Türkiye'de Türk Lirası kıtlığı 10. yılına girdi. Maliye politikaları 2002 yılından beri mali disiplin kapsamında sıkılaştırılmış durumda.
Para politikası, teğet geçen 2008 krizi sonrası anormal bir faiz artışıyla sıkılaştırıldığından beri de TL’sızlığından piyasa boğulmak üzere.
Maliye politikalarını genişletmek çözüm olsa da başka sorunlar getirir. Çare para politikasını genişletmektedir.
Bugün sıkı para politikası uygulanarak kur yönetilmeye çalışılıyor. Para politikası genişletilirse kurun çıkacağı yönünde bir endişe var. Fakat görüyoruz ki kurdaki gelişmeler yurtiçi piyasa şartlarından çok küresel ölçekte şekilleniyor. Üzerine bir de manipülasyonlar ekleniyor. Bu iki şart etrafında kur trendini belirliyor.
Yani kur yükselecekse önleyecek güçte para politikası aracımız yok. Kur düşecekse de yurtiçindeki gelişmelerden bağımsız hareket ediyor.
Bu halde hem enflasyon hem kur hem de faiz yükseliyor.
Peki, para politikası ne işe yarıyor?
Sıkılaştırıcı para politikası uygulayarak kur, küresel gelişmelerden etkilenmese dahi düşürülemez.
Nedenlerine bir bakalım.
Öncelikle sıkılaştırıcı para politikası faiz oranlarını yukarı taşıyor. Faiz oranları yukarı çıktığı için en önemli üretim girdisi olan sermayenin maliyeti yükseliyor. Artan üretim maliyeti enflasyonu yukarı çekiyor. Enflasyonun güçlenmesi satın alma gücünü olumsuz etkiliyor. Bu durum talebi baltalıyor. Talepteki sıkışma yatırımlardan caydırıyor. Yüksek faiz de bu denkleme eklenince yatırımların gerçekleştirilebileceği bir ortam kalmıyor.
Ya da yüzde 20 seviyelerine dayanan TL faiziyle yüzde 3 seviyelerinde olan döviz faizi arasında üreticiler tercihe itiliyor.
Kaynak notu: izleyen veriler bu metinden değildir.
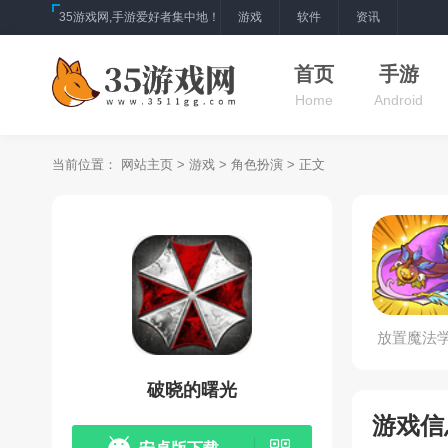
35游戏网,手游爱好者集中地！
游戏
软件
资讯
首页
手游
Home
Android
当前位置：
网站主页
>
游戏
>
角色扮演
> 正文
放置魔法
破晓的曙光
游戏信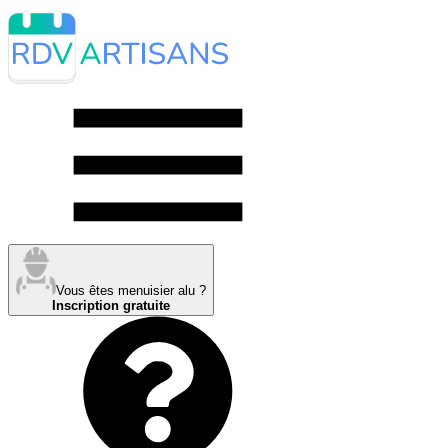
Vous êtes menuisier alu ?
Inscription gratuite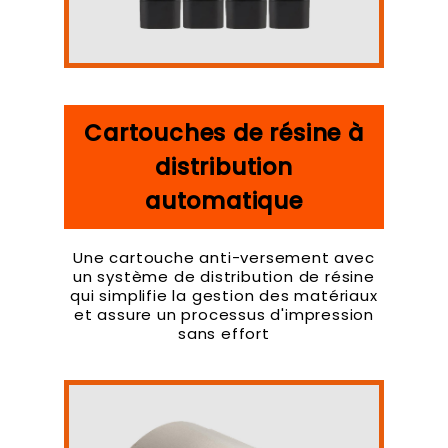
Cartouches de résine à
distribution
automatique
Une cartouche anti-versement avec
un système de distribution de résine
qui simplifie la gestion des matériaux
et assure un processus d'impression
sans effort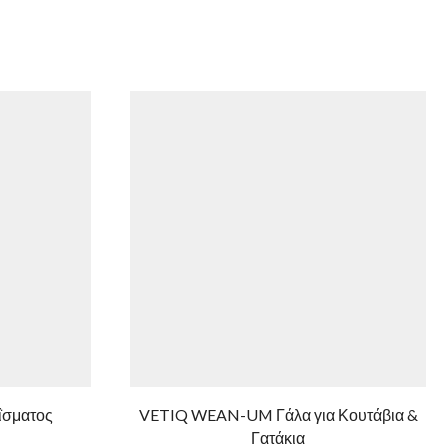
ΐσματος
VETIQ WEAN-UM Γάλα για Κουτάβια &
Γατάκια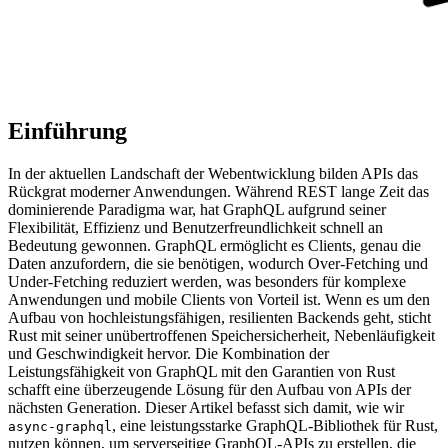
Einführung
In der aktuellen Landschaft der Webentwicklung bilden APIs das
Rückgrat moderner Anwendungen. Während REST lange Zeit das
dominierende Paradigma war, hat GraphQL aufgrund seiner
Flexibilität, Effizienz und Benutzerfreundlichkeit schnell an
Bedeutung gewonnen. GraphQL ermöglicht es Clients, genau die
Daten anzufordern, die sie benötigen, wodurch Over-Fetching und
Under-Fetching reduziert werden, was besonders für komplexe
Anwendungen und mobile Clients von Vorteil ist. Wenn es um den
Aufbau von hochleistungsfähigen, resilienten Backends geht, sticht
Rust mit seiner unübertroffenen Speichersicherheit, Nebenläufigkeit
und Geschwindigkeit hervor. Die Kombination der
Leistungsfähigkeit von GraphQL mit den Garantien von Rust
schafft eine überzeugende Lösung für den Aufbau von APIs der
nächsten Generation. Dieser Artikel befasst sich damit, wie wir
, eine leistungsstarke GraphQL-Bibliothek für Rust,
async-graphql
nutzen können, um serverseitige GraphQL-APIs zu erstellen, die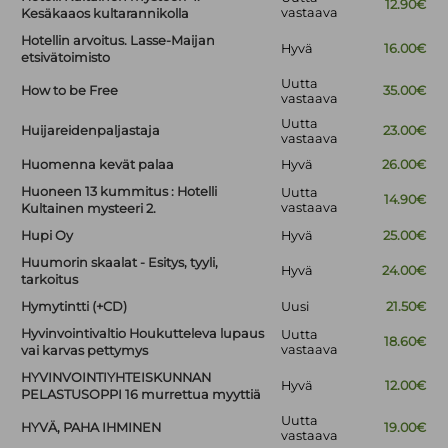
12.90€
vastaava
Kesäkaaos kultarannikolla
Hotellin arvoitus. Lasse-Maijan
Hyvä
16.00€
etsivätoimisto
Uutta
How to be Free
35.00€
vastaava
Uutta
Huijareidenpaljastaja
23.00€
vastaava
Huomenna kevät palaa
Hyvä
26.00€
Huoneen 13 kummitus : Hotelli
Uutta
14.90€
vastaava
Kultainen mysteeri 2.
Hupi Oy
Hyvä
25.00€
Huumorin skaalat - Esitys, tyyli,
Hyvä
24.00€
tarkoitus
Hymytintti (+CD)
Uusi
21.50€
Hyvinvointivaltio Houkutteleva lupaus
Uutta
18.60€
vastaava
vai karvas pettymys
HYVINVOINTIYHTEISKUNNAN
Hyvä
12.00€
PELASTUSOPPI 16 murrettua myyttiä
Uutta
HYVÄ, PAHA IHMINEN
19.00€
vastaava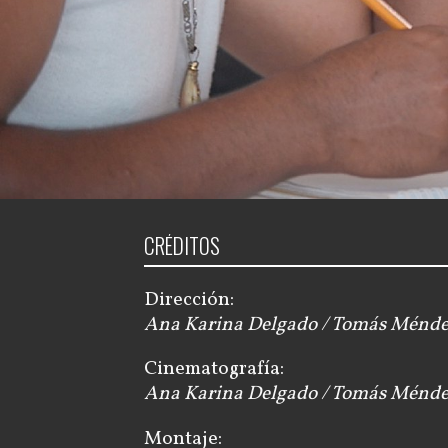
CRÉDITOS
Dirección:
Ana Karina Delgado / Tomás Ménd
Cinematografía:
Ana Karina Delgado / Tomás Ménd
Montaje: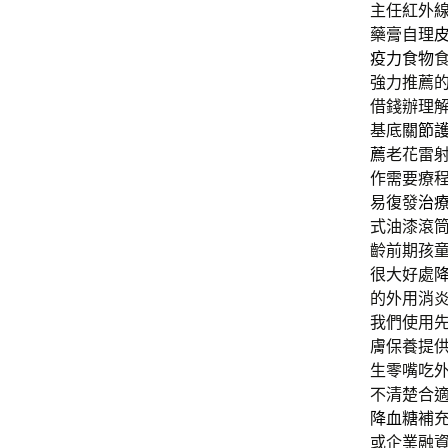
主任紅外
藥膏自理
疫力食物
強力推薦
借錢辦理
基底
關節
薦
老花雷
作需要療
易復發
治
式油漆滾
齡前期孩
很大好處
的外用消
我們使用
膚保養提
生零嘴吃
不清楚合
降血糖
補
或企業融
Bir tür faiz arbitrajı aranıyor. Döviz gelirleri olmadığı halde kurun yüzde 17 artmayacağını umarak döviz borçlanıyorlar. Döviz borçlanmaları döviz talebini artırıyor. Artan döviz talebi kuru yukarı itiyor. Kurdaki artış tasarruf sahibinin ilgisini çekiyor. İnsanların döviz talebi artıyor. Artan döviz talebi kuru yeniden yukarı itiyor. İç piyasada kur üzerinde bir etki oluşturulabiliyorsa ancak bu etki oluşturulmaktadır.
Üstelik oluşan dolarizasyon nedeniyle bankaların topladığı fon ve mevduatların yüzde 60’ı döviz cinsinden gerçekleşiyor. Bankalar bu kaynakları swap yoluyla TL’ sına çeviriyor. TL’sına olan talep bu şekilde büyüyünce tekrar faiz yukarı yönlü itiliyor. Kurdaki yüzde 10’luk artış 1 puanlık enflasyon etkisi yapıyor. Faizdeki yüzde 1 puanlık artış da öyle. Faiz kurdan daha hızlı büyüyor.
Elimizdeyse yüksek enflasyon, yüksek faiz, yüksek kurdan başka bir şey kalmıyor.
Merkez Bankaları bağımsızlıkları hatırına yanlış yapamazlar. Sadece dillendirildiği için doğruyu terk edemezler. Bağımsızlık tek yorum sahibi olmak demek değildir. Doğrusu söylenemeyecekse bağımsızlıktan söz etmenin ne anlamı vardır?
Çözüm ortada, faiz indirilerek “hızlıca” yatırım ortamını canlandırmak gerekiyor. Geç olursa anlamsız trilemma içinde piyasalar yıpranacak.